━━━━━ Data for processing
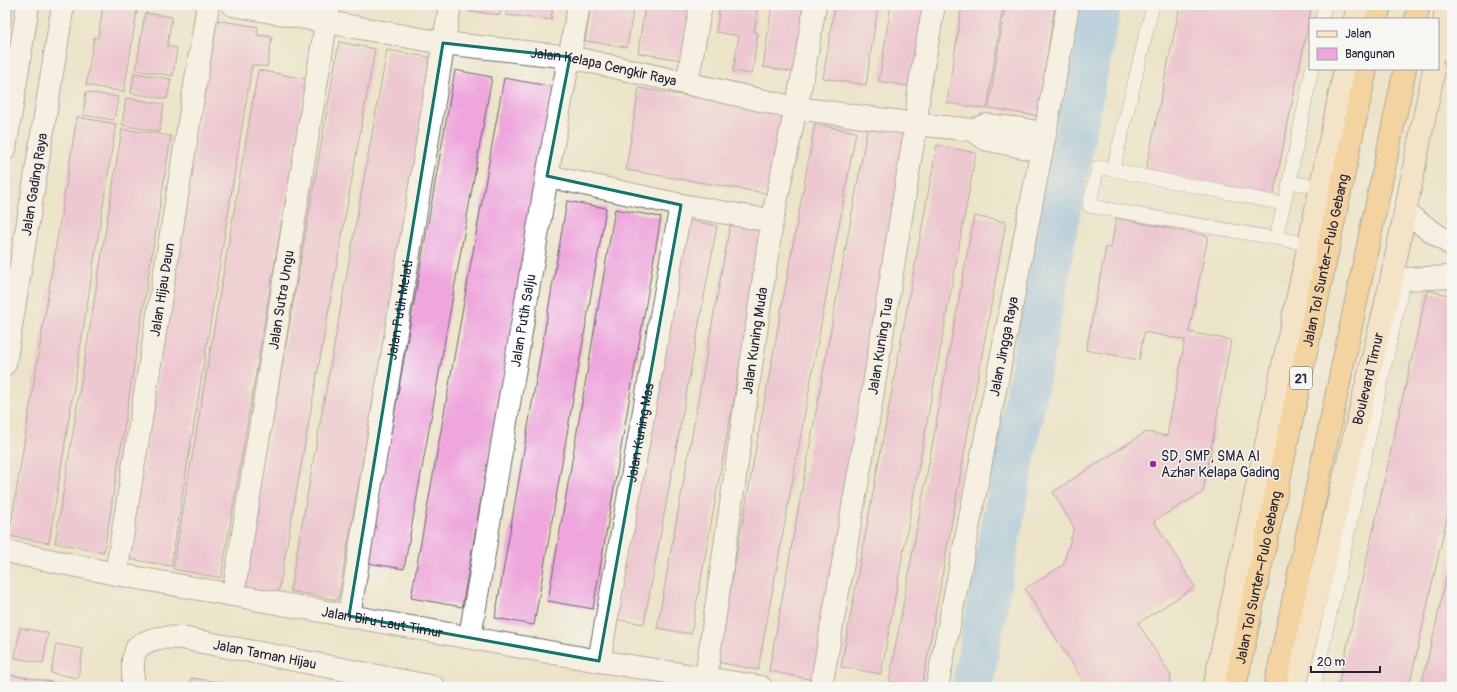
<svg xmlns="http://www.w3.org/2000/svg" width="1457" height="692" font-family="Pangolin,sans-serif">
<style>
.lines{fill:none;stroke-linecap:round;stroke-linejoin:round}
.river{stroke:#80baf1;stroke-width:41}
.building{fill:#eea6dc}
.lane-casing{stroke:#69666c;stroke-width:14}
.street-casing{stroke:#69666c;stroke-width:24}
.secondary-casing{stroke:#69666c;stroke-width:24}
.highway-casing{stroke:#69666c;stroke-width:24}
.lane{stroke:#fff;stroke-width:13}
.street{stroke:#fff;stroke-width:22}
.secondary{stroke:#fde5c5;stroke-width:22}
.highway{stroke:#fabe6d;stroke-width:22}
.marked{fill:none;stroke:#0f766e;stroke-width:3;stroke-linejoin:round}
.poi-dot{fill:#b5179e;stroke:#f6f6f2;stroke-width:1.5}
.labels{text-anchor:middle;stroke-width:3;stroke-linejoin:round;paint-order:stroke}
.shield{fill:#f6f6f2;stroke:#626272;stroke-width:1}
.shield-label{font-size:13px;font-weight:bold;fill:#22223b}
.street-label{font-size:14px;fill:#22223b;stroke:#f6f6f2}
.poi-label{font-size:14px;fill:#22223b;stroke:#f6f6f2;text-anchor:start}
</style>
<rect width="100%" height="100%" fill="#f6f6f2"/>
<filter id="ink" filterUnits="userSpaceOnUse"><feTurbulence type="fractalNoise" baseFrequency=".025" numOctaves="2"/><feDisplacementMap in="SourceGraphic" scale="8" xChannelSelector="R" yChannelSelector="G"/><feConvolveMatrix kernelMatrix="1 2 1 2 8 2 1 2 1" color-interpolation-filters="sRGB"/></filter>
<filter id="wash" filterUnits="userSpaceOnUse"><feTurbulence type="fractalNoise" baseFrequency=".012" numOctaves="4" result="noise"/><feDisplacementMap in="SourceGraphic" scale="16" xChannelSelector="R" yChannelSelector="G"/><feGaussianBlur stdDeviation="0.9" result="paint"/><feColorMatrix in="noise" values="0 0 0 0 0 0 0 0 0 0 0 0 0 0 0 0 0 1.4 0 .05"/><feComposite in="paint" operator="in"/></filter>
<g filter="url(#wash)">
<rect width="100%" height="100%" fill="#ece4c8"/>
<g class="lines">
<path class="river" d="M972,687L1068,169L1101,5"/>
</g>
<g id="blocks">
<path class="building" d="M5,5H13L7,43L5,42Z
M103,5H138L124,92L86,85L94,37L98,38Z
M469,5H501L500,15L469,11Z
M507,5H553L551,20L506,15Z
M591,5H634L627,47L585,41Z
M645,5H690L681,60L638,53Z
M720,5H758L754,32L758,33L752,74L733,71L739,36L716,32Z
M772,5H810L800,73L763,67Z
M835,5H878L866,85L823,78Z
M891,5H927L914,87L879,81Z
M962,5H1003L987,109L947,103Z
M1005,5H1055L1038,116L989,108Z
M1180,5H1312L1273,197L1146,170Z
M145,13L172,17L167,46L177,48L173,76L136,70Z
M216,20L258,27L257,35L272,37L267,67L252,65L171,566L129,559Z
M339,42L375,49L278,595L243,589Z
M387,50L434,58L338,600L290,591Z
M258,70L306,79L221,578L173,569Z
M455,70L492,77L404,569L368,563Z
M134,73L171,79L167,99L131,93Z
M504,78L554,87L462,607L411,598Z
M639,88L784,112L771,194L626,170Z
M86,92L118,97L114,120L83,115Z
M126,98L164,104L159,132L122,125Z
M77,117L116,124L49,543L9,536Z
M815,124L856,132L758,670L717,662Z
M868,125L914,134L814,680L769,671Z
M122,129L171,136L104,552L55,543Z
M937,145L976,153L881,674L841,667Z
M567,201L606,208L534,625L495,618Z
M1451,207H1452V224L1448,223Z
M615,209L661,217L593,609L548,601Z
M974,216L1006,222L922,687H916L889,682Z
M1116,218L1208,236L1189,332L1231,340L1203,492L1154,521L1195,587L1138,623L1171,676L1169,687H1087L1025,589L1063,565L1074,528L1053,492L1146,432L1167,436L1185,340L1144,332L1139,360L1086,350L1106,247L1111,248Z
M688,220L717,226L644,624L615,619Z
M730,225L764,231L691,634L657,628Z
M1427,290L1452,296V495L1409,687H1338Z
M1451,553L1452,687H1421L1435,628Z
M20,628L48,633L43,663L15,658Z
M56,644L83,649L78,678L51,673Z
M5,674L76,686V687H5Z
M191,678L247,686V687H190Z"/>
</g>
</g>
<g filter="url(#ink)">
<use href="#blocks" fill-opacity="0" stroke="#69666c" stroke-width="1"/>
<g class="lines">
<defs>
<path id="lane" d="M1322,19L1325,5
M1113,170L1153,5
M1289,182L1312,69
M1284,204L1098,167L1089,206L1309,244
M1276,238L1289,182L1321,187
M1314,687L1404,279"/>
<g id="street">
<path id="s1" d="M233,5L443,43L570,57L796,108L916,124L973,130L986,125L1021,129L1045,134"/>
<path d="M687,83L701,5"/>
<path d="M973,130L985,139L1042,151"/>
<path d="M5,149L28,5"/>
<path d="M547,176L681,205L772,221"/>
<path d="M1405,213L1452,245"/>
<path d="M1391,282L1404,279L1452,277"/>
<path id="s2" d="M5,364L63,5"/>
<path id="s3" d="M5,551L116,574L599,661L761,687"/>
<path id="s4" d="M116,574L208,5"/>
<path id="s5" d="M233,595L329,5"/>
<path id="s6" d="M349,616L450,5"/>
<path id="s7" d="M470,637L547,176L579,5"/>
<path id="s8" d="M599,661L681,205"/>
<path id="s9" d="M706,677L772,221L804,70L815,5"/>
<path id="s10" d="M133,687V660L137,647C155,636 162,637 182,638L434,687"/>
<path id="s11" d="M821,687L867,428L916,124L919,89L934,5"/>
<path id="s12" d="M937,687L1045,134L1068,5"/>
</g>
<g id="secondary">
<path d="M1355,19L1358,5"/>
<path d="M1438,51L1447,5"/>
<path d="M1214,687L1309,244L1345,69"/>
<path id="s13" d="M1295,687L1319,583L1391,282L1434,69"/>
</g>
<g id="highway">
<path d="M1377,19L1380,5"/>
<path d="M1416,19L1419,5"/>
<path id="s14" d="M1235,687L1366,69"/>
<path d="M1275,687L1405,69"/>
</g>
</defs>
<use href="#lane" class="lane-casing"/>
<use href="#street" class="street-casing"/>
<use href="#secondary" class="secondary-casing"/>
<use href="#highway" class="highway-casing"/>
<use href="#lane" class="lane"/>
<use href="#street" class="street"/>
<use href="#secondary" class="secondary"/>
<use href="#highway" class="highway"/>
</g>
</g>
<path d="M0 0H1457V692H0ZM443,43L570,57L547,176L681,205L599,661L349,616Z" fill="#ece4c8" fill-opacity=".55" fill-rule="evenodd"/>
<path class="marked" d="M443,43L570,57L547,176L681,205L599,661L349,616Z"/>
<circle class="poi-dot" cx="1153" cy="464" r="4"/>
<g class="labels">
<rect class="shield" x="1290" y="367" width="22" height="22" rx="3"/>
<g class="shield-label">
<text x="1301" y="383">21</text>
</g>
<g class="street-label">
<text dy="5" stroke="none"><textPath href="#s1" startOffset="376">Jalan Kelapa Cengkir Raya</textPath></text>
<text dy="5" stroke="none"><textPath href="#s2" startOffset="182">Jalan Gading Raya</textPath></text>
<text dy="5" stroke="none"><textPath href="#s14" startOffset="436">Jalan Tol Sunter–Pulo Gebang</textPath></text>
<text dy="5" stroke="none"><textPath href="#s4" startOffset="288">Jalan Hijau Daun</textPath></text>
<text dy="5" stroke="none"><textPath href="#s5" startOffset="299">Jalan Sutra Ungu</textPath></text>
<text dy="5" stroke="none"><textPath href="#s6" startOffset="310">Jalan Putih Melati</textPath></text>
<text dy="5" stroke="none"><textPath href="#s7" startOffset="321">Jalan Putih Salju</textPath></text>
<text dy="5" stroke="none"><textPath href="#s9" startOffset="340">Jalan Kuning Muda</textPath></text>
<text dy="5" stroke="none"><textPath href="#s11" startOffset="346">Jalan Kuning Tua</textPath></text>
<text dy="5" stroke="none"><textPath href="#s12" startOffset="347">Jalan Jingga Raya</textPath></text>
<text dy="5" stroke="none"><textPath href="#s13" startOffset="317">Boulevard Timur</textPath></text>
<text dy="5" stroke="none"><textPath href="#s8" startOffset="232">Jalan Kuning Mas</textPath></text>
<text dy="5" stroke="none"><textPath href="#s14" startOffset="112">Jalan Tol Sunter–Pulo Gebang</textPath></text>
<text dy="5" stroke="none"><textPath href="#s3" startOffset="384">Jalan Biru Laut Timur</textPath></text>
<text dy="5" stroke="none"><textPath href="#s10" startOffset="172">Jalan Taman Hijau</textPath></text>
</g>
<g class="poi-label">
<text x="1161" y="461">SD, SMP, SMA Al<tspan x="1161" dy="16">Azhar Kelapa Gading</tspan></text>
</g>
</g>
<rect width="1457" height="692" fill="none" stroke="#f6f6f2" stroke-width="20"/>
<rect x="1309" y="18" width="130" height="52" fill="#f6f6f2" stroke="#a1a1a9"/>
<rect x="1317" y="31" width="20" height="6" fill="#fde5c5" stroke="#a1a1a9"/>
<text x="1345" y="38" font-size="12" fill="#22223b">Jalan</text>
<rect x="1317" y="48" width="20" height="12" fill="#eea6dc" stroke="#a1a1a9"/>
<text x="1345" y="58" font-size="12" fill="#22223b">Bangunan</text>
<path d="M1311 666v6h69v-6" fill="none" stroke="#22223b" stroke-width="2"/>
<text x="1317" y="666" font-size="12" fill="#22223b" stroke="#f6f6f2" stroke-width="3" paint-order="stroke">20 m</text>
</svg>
━━━━━━━━━━
§ **Exercise details**
Please copy every line of the records above in which "wash" appears.

§ **Reply to the task**
<filter id="wash" filterUnits="userSpaceOnUse"><feTurbulence type="fractalNoise" baseFrequency=".012" numOctaves="4" result="noise"/><feDisplacementMap in="SourceGraphic" scale="16" xChannelSelector="R" yChannelSelector="G"/><feGaussianBlur stdDeviation="0.9" result="paint"/><feColorMatrix in="noise" values="0 0 0 0 0 0 0 0 0 0 0 0 0 0 0 0 0 1.4 0 .05"/><feComposite in="paint" operator="in"/></filter>
<g filter="url(#wash)">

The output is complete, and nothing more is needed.